Secretary Rumsfeld Live Interview With Infinity CBS Radio Nov 14, 2002
Kroft: Mr. Secretary, we’ve also, in addition to phone calls, we’ve gotten emails, and I want to read one to you. I’m the parent of an Army Reserve soldier who has already gone through his training and is on the next call up list to be deployed to the Persian Gulf area within the next few weeks, for a period of six months to two years. I’m not yet convinced that Iraq is such an imminent threat to the United States that it justifies having my son placed in harms way. If I were there in person, speaking to you, what would you say to convince me?
Rumsfeld: Well, first, we’re grateful that your son is serving, and wants to serve. And I can’t help but recognize the feelings that a parent has.

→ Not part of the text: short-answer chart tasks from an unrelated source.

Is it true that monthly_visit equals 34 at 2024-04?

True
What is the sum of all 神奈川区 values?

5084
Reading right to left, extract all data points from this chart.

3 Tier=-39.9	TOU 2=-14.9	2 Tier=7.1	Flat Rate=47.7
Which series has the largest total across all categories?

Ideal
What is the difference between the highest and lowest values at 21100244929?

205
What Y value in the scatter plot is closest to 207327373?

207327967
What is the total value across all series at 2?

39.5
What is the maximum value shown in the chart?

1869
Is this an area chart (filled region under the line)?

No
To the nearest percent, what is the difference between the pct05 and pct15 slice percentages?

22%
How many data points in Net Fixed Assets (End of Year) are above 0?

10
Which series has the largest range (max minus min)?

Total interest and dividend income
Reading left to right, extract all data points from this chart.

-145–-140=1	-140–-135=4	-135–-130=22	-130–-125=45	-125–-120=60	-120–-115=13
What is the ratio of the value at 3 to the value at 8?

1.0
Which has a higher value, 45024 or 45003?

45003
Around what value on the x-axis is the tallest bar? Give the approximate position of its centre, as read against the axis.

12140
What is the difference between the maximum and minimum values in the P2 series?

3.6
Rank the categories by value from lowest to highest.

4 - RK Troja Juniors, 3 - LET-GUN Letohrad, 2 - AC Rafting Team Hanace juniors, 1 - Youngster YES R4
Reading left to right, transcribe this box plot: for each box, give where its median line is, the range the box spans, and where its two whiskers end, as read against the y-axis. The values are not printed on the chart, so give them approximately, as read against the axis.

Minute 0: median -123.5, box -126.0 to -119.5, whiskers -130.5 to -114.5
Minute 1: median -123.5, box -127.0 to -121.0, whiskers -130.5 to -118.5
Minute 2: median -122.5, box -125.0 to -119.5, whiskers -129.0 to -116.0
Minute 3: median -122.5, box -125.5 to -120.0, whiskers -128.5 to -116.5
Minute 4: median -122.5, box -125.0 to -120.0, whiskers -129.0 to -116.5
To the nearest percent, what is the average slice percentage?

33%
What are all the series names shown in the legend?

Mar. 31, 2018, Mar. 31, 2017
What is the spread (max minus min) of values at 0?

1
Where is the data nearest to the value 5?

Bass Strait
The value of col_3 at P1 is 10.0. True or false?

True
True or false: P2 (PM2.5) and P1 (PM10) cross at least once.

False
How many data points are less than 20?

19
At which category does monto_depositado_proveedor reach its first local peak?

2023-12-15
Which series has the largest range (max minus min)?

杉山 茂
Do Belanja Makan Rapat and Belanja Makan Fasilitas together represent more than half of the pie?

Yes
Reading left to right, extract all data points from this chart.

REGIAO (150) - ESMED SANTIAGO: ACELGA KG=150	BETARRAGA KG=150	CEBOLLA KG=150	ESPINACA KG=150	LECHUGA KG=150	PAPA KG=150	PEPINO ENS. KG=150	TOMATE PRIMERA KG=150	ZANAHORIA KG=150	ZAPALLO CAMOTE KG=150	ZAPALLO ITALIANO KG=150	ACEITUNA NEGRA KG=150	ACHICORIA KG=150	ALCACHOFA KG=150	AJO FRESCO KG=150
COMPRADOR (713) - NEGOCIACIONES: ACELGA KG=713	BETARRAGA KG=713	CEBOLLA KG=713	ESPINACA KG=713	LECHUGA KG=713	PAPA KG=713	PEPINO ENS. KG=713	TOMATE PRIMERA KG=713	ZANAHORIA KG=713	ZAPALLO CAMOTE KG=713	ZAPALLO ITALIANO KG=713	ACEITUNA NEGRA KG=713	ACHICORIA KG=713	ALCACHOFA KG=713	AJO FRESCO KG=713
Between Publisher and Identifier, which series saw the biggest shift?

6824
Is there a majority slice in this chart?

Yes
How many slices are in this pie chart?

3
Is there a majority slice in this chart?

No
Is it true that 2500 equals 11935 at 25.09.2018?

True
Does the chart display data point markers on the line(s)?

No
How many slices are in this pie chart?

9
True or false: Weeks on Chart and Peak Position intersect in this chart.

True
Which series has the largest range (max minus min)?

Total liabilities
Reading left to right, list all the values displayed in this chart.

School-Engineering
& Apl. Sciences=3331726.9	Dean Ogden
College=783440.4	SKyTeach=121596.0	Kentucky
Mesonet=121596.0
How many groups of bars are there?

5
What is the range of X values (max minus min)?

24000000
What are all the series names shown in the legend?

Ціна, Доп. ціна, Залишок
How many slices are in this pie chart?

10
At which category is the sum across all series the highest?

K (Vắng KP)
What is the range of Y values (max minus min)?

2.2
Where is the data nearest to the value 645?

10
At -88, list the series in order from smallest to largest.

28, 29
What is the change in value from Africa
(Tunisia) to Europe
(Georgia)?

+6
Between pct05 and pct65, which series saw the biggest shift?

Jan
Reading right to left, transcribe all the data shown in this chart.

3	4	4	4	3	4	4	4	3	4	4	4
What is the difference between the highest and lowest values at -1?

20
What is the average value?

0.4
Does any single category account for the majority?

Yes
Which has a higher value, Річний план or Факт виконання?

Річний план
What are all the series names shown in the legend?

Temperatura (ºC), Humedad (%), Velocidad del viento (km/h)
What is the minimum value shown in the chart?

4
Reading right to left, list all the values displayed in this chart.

What would I say to you? Well, I would look you in the eye and I would say, go back before September 11th and ask yourself this question, was the attack that took place on September 11th an imminent threat the month before, or two months before, or three months before, or six months before? When did the attack on September 11th become an imminent threat? When was it sufficiently dangerous to our country that had we known about it that we could have stepped up and stopped it and saved 3,000 lives? Now, transport yourself forward a year, two years, or a week, or a month, and if Saddam Hussein were to take his weapons of mass destruction and transfer them, either use them himself, or transfer them to the al Qaeda, and somehow the al Qaeda were to engage in an attack on the United States, or an attack on U.S. forces overseas, with a weapon of mass destruction you’re not talking about 300, or 3,000 people potentially being killed, but 30,000, or 100,000 of human beings. So the question is, when is it such an immediate threat that you must do something, is a tough question. But if you think about it, it’s the nexus, the connection, the relationship between terrorist states and weapons of mass destruction with terrorist networks that has changed our lives, and changed the security environment in the world. And right now in the Congress the intelligence committees in the House and the Senate are working very hard, trying to connect the dots as to who knew what before September 11th, how might it have been stopped. Our task, your task as a mother, and as a citizen, as a voter, and my task, is to try to connect the dots before something happens, not afterwards. People say, well where’s the smoking gun? Well, we don’t want to see a smoking gun from a weapon of mass destruction. We have an obligation to try to defend the people of our country and the interests we have, and that is why the president went to the United Nations and sought a resolution, and received unanimous support to try to see if we can’t get a peaceful solution to the Iraqi problem.